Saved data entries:
--- START ---

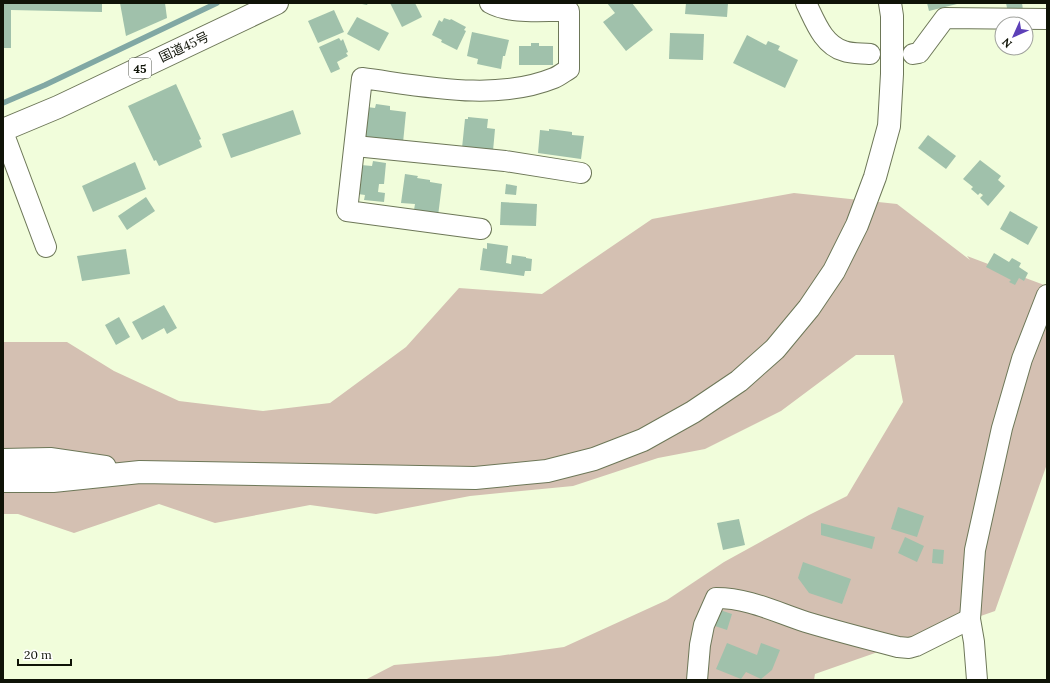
<svg xmlns="http://www.w3.org/2000/svg" width="1050" height="683" font-family="Lora,'Noto Sans JP',serif">
	<style>
		.green { fill: #d4c0b2 }
		.lines { fill: none; stroke-linecap: round; stroke-linejoin: round }
		.stream { stroke: #81a8a4; stroke-width: 5.5 }
		.building { fill: #a0c1ab }
		.street-casing { stroke: #6d7758; stroke-width: 22 }
		.highway-casing { stroke: #6d7758; stroke-width: 24 }
		.street { stroke: #fff; stroke-width: 20 }
		.highway { stroke: #fff; stroke-width: 22 }
		.labels { text-anchor: middle; dominant-baseline: central; stroke-width: 3; stroke-linejoin: round; paint-order: stroke }
		.shield { fill: #fff; stroke: #575a51; stroke-width: 1 }
		.shield-label { font-size: 12px; font-weight: bold; fill: #0f1307 }
		.street-label { font-size: 13px; fill: #0f1307; stroke: #fff }
	</style>
	<rect width="100%" height="100%" fill="#f1fddb"/>
	<polygon class="green" points="794,193 897,204 970,260 967,256 1047,286 1047,464 995,611 815,674 814,680 365,680 394,665 498,656 564,647 667,600 724,562 809,515 847,496 903,402 894,355 856,355 781,411 705,449 658,458 573,486 470,496 376,514 310,505 215,523 159,504 74,533 18,514 3,514 3,342 67,342 114,371 179,401 263,411 330,403 406,347 459,288 542,294 652,219"/>
	<g class="lines">
		<polyline class="stream" points="3,103 45,85 217,3"/>
	</g>
	<g class="building">
		<polygon points="3,3 102,3 102,12 11,10 11,48 3,48"/>
		<polygon points="120,3 165,3 167,18 126,36"/>
		<polygon points="357,3 368,3 367,5"/>
		<polygon points="390,3 415,3 422,17 402,27"/>
		<polygon points="607,3 632,3 653,30 626,51 603,22 615,13"/>
		<polygon points="686,3 728,3 727,17 685,14"/>
		<polygon points="927,3 956,3 957,4 929,11"/>
		<polygon points="1006,3 1022,3 1023,10 1008,13"/>
		<polygon points="334,10 344,32 318,43 308,21"/>
		<polygon points="357,17 389,33 379,51 347,34"/>
		<polygon points="444,18 450,20 451,19 466,27 464,30 466,31 457,50 441,42 442,40 432,35 439,20 442,22"/>
		<polygon points="472,32 509,40 505,56 503,56 501,69 477,64 478,59 467,56"/>
		<polygon points="670,33 704,34 703,60 669,59"/>
		<polygon points="747,35 766,45 768,41 780,46 778,50 798,60 785,88 733,63"/>
		<polygon points="339,38 341,41 343,39 348,52 346,53 348,56 337,62 340,69 331,73 319,47"/>
		<polygon points="531,43 539,43 539,46 553,46 553,65 519,65 519,46 531,46"/>
		<polygon points="176,84 201,139 199,140 202,147 159,166 156,160 154,161 128,106"/>
		<polygon points="376,104 390,106 390,110 406,112 403,143 363,139 367,107 375,108"/>
		<polygon points="293,110 301,134 231,158 222,134"/>
		<polygon points="468,117 488,119 487,128 495,129 493,151 462,148 465,119 468,119"/>
		<polygon points="549,129 572,132 572,135 584,136 581,159 538,153 540,130 549,131"/>
		<polygon points="928,135 956,156 946,169 918,148"/>
		<polygon points="980,160 1001,176 998,180 1005,186 988,206 980,198 983,195 980,193 978,195 971,189 973,187 963,179"/>
		<polygon points="373,161 386,163 384,184 379,184 378,192 385,193 384,202 364,200 365,195 358,194 361,165 372,166"/>
		<polygon points="135,162 146,189 93,212 82,186"/>
		<polygon points="405,174 418,176 417,178 430,180 430,182 442,184 438,216 427,212 414,210 415,204 401,203"/>
		<polygon points="506,184 517,186 516,195 505,194"/>
		<polygon points="146,197 155,211 127,230 118,216"/>
		<polygon points="501,202 537,204 536,226 500,225"/>
		<polygon points="1010,211 1038,227 1028,245 1000,229"/>
		<polygon points="487,243 508,246 506,263 511,264 512,255 526,257 526,258 532,259 531,271 525,271 524,276 480,270 483,248 487,249"/>
		<polygon points="126,249 130,274 82,281 77,256"/>
		<polygon points="994,253 1009,262 1012,258 1021,263 1019,267 1028,273 1024,281 1019,278 1015,285 1009,282 1011,280 986,267"/>
		<polygon points="164,305 177,328 167,334 164,328 142,340 132,322"/>
		<polygon points="119,317 130,337 116,345 105,325"/>
		<polygon points="898,507 924,516 917,537 891,529"/>
		<polygon points="739,519 745,545 723,550 717,523"/>
		<polygon points="821,523 875,537 872,549 821,535"/>
		<polygon points="905,537 924,546 917,562 898,553"/>
		<polygon points="933,549 944,550 943,564 932,563"/>
		<polygon points="803,562 851,579 842,604 809,593 798,578"/>
		<polygon points="717,609 732,614 727,630 712,625"/>
		<polygon points="727,643 757,655 761,643 780,650 772,670 761,679 746,672 741,679 716,669"/>
	</g>
	<g class="lines">
		<defs>
			<g id="street">
				<path d="M806,3C815,21 823,45 844,51C852,54 862,53 870,54"/>
				<polyline points="913,54 919,53 945,18 1047,19"/>
				<polyline points="3,132 46,247"/>
				<polyline points="355,146 505,161 581,173"/>
				<path d="M481,229L347,211L362,78C423,86 495,102 554,78C559,76 564,72 569,69V11C546,10 511,15 490,3"/>
				<path d="M697,680L700,645L704,625L716,598C749,598 775,612 806,622C836,631 867,639 898,647L909,648L916,646L970,619"/>
				<polyline points="977,680 974,642 970,619 975,550 1002,428 1022,359 1047,295"/>
			</g>
			<g id="highway">
				<polyline points="3,130 58,107 277,3"/>
				<polyline points="3,460 50,459 105,467"/>
				<polyline points="3,481 53,481 140,472 475,478 547,471 594,459 643,440 693,412 739,381 775,349 809,308 834,271 857,225 875,177 889,126 892,74 892,16 890,3"/>
			</g>
		</defs>
		<use href="#street" class="street-casing"/>
		<use href="#highway" class="highway-casing"/>
		<use href="#street" class="street"/>
		<use href="#highway" class="highway"/>
	</g>
	<g class="labels">
		<rect class="shield" x="129" y="58" width="22" height="20" rx="3"/>
		<g class="shield-label">
			<text x="140" y="68">45</text>
		</g>
		<g class="street-label">
			<text transform="translate(184 47) rotate(-25)">国道45号</text>
		</g>
	</g>
	<rect width="1050" height="683" fill="none" stroke="#0f1307" stroke-width="8"/>
	<g transform="translate(1014 36) rotate(225)"><circle r="19" fill="#ffffff" stroke="#9fa19c"/>
	<path d="M0-3L7 15L0 10L-7 15Z" fill="#5d40b8"/>
	<text y="-6" font-size="11" font-weight="bold" text-anchor="middle" fill="#0f1307">N</text>
	</g>
	<path d="M18 659v6h53v-6" fill="none" stroke="#0f1307" stroke-width="2"/>
	<text x="24" y="659" font-size="12" fill="#0f1307" stroke="#ffffff" stroke-width="3" paint-order="stroke">20 m</text>
</svg>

--- END ---

The answer should consist of every line above, exact and free of images.

PROBLEM SOLUTION »
<svg xmlns="http://www.w3.org/2000/svg" width="1050" height="683" font-family="Lora,'Noto Sans JP',serif">
	<style>
		.green { fill: #d4c0b2 }
		.lines { fill: none; stroke-linecap: round; stroke-linejoin: round }
		.stream { stroke: #81a8a4; stroke-width: 5.5 }
		.building { fill: #a0c1ab }
		.street-casing { stroke: #6d7758; stroke-width: 22 }
		.highway-casing { stroke: #6d7758; stroke-width: 24 }
		.street { stroke: #fff; stroke-width: 20 }
		.highway { stroke: #fff; stroke-width: 22 }
		.labels { text-anchor: middle; dominant-baseline: central; stroke-width: 3; stroke-linejoin: round; paint-order: stroke }
		.shield { fill: #fff; stroke: #575a51; stroke-width: 1 }
		.shield-label { font-size: 12px; font-weight: bold; fill: #0f1307 }
		.street-label { font-size: 13px; fill: #0f1307; stroke: #fff }
	</style>
	<rect width="100%" height="100%" fill="#f1fddb"/>
	<polygon class="green" points="794,193 897,204 970,260 967,256 1047,286 1047,464 995,611 815,674 814,680 365,680 394,665 498,656 564,647 667,600 724,562 809,515 847,496 903,402 894,355 856,355 781,411 705,449 658,458 573,486 470,496 376,514 310,505 215,523 159,504 74,533 18,514 3,514 3,342 67,342 114,371 179,401 263,411 330,403 406,347 459,288 542,294 652,219"/>
	<g class="lines">
		<polyline class="stream" points="3,103 45,85 217,3"/>
	</g>
	<g class="building">
		<polygon points="3,3 102,3 102,12 11,10 11,48 3,48"/>
		<polygon points="120,3 165,3 167,18 126,36"/>
		<polygon points="357,3 368,3 367,5"/>
		<polygon points="390,3 415,3 422,17 402,27"/>
		<polygon points="607,3 632,3 653,30 626,51 603,22 615,13"/>
		<polygon points="686,3 728,3 727,17 685,14"/>
		<polygon points="927,3 956,3 957,4 929,11"/>
		<polygon points="1006,3 1022,3 1023,10 1008,13"/>
		<polygon points="334,10 344,32 318,43 308,21"/>
		<polygon points="357,17 389,33 379,51 347,34"/>
		<polygon points="444,18 450,20 451,19 466,27 464,30 466,31 457,50 441,42 442,40 432,35 439,20 442,22"/>
		<polygon points="472,32 509,40 505,56 503,56 501,69 477,64 478,59 467,56"/>
		<polygon points="670,33 704,34 703,60 669,59"/>
		<polygon points="747,35 766,45 768,41 780,46 778,50 798,60 785,88 733,63"/>
		<polygon points="339,38 341,41 343,39 348,52 346,53 348,56 337,62 340,69 331,73 319,47"/>
		<polygon points="531,43 539,43 539,46 553,46 553,65 519,65 519,46 531,46"/>
		<polygon points="176,84 201,139 199,140 202,147 159,166 156,160 154,161 128,106"/>
		<polygon points="376,104 390,106 390,110 406,112 403,143 363,139 367,107 375,108"/>
		<polygon points="293,110 301,134 231,158 222,134"/>
		<polygon points="468,117 488,119 487,128 495,129 493,151 462,148 465,119 468,119"/>
		<polygon points="549,129 572,132 572,135 584,136 581,159 538,153 540,130 549,131"/>
		<polygon points="928,135 956,156 946,169 918,148"/>
		<polygon points="980,160 1001,176 998,180 1005,186 988,206 980,198 983,195 980,193 978,195 971,189 973,187 963,179"/>
		<polygon points="373,161 386,163 384,184 379,184 378,192 385,193 384,202 364,200 365,195 358,194 361,165 372,166"/>
		<polygon points="135,162 146,189 93,212 82,186"/>
		<polygon points="405,174 418,176 417,178 430,180 430,182 442,184 438,216 427,212 414,210 415,204 401,203"/>
		<polygon points="506,184 517,186 516,195 505,194"/>
		<polygon points="146,197 155,211 127,230 118,216"/>
		<polygon points="501,202 537,204 536,226 500,225"/>
		<polygon points="1010,211 1038,227 1028,245 1000,229"/>
		<polygon points="487,243 508,246 506,263 511,264 512,255 526,257 526,258 532,259 531,271 525,271 524,276 480,270 483,248 487,249"/>
		<polygon points="126,249 130,274 82,281 77,256"/>
		<polygon points="994,253 1009,262 1012,258 1021,263 1019,267 1028,273 1024,281 1019,278 1015,285 1009,282 1011,280 986,267"/>
		<polygon points="164,305 177,328 167,334 164,328 142,340 132,322"/>
		<polygon points="119,317 130,337 116,345 105,325"/>
		<polygon points="898,507 924,516 917,537 891,529"/>
		<polygon points="739,519 745,545 723,550 717,523"/>
		<polygon points="821,523 875,537 872,549 821,535"/>
		<polygon points="905,537 924,546 917,562 898,553"/>
		<polygon points="933,549 944,550 943,564 932,563"/>
		<polygon points="803,562 851,579 842,604 809,593 798,578"/>
		<polygon points="717,609 732,614 727,630 712,625"/>
		<polygon points="727,643 757,655 761,643 780,650 772,670 761,679 746,672 741,679 716,669"/>
	</g>
	<g class="lines">
		<defs>
			<g id="street">
				<path d="M806,3C815,21 823,45 844,51C852,54 862,53 870,54"/>
				<polyline points="913,54 919,53 945,18 1047,19"/>
				<polyline points="3,132 46,247"/>
				<polyline points="355,146 505,161 581,173"/>
				<path d="M481,229L347,211L362,78C423,86 495,102 554,78C559,76 564,72 569,69V11C546,10 511,15 490,3"/>
				<path d="M697,680L700,645L704,625L716,598C749,598 775,612 806,622C836,631 867,639 898,647L909,648L916,646L970,619"/>
				<polyline points="977,680 974,642 970,619 975,550 1002,428 1022,359 1047,295"/>
			</g>
			<g id="highway">
				<polyline points="3,130 58,107 277,3"/>
				<polyline points="3,460 50,459 105,467"/>
				<polyline points="3,481 53,481 140,472 475,478 547,471 594,459 643,440 693,412 739,381 775,349 809,308 834,271 857,225 875,177 889,126 892,74 892,16 890,3"/>
			</g>
		</defs>
		<use href="#street" class="street-casing"/>
		<use href="#highway" class="highway-casing"/>
		<use href="#street" class="street"/>
		<use href="#highway" class="highway"/>
	</g>
	<g class="labels">
		<rect class="shield" x="129" y="58" width="22" height="20" rx="3"/>
		<g class="shield-label">
			<text x="140" y="68">45</text>
		</g>
		<g class="street-label">
			<text transform="translate(184 47) rotate(-25)">国道45号</text>
		</g>
	</g>
	<rect width="1050" height="683" fill="none" stroke="#0f1307" stroke-width="8"/>
	<g transform="translate(1014 36) rotate(225)"><circle r="19" fill="#ffffff" stroke="#9fa19c"/>
	<path d="M0-3L7 15L0 10L-7 15Z" fill="#5d40b8"/>
	<text y="-6" font-size="11" font-weight="bold" text-anchor="middle" fill="#0f1307">N</text>
	</g>
	<path d="M18 659v6h53v-6" fill="none" stroke="#0f1307" stroke-width="2"/>
	<text x="24" y="659" font-size="12" fill="#0f1307" stroke="#ffffff" stroke-width="3" paint-order="stroke">20 m</text>
</svg>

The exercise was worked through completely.